Does it make sense to talk about the integral of measurable functions that are not absolutely integrable?

Question

Suppose $f$ is a real-valued (possibly infinite-valued) function on some measure space $(X, \Sigma, \mu)$, and suppose that it is measurable. Note that $f$ is not necessarily nonnegative.

Does it make sense to talk about $\int \limits_{X} f(x) \,d\mu$ if $f \not \in L^{1}(d\mu)$ (i.e., $\int \limits_{X} |f| \,d\mu \not < \infty$)?

If this is true, I think this is a very subtle point. I was always under the impression that any measurable function can be integrated, but now I doubt that this is true if the function is not nonnegative.

Answer 1

One can define a meaningful integral as

$$ \int f \, d\mu = \int f_+ \, d\mu - \int f_- \, d\mu, $$

As long as at least one of the two integrals on the right hand side is finite.

Here, $f_+ (x) = \max \{0, f(x)\}$ is the positive part of $f$ and the negative part is defined analogously.

Answer 2

This question is basically answered in comments, but one could remark that there are ways to extend the integral beyond "quasi-integrable" functions (those for which at least one of $f_+$ or $f_-$ has finite integral). Namely, improper integrals give a way to do this.

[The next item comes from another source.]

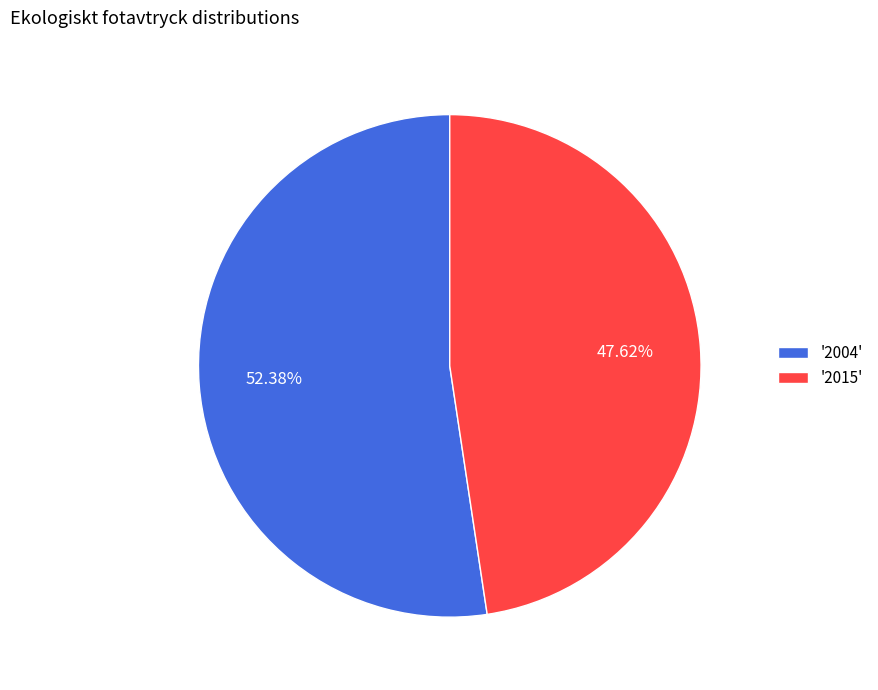

To the nearest percent, what is the average slice percentage?

50%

Suppose that we write our measure space $X$ as the increasing union of subsets $A_n$, often assumed to be of finite measure. Then we can consider $$\lim_{n \to \infty} \int_{A_n} f d\mu,$$ and if this exists, call it the improper integral of $f$.

A common case is when $X = [0,\infty)$ and $A_n = [0,n].$ Another possibility (I think called the Cauchy principal value) is $X = [-1,1]$ (or some other interval containing the origin) and $A_n = [-1,-1/n] \cup [1/n,1]$ (whose union is not quite all of $X$ --- their union is $X \setminus \{0\}$ --- but has full measure in $X$).

The theory of improper integrals is like the theory of conditionally convergent series --- it relies on cancellations to obtain a well-defined limit when the function is not absolutely integrable. Of course not all functions have a well-defined improper integral either. And in general the improper integral can depend on the choice of sets $A_n$.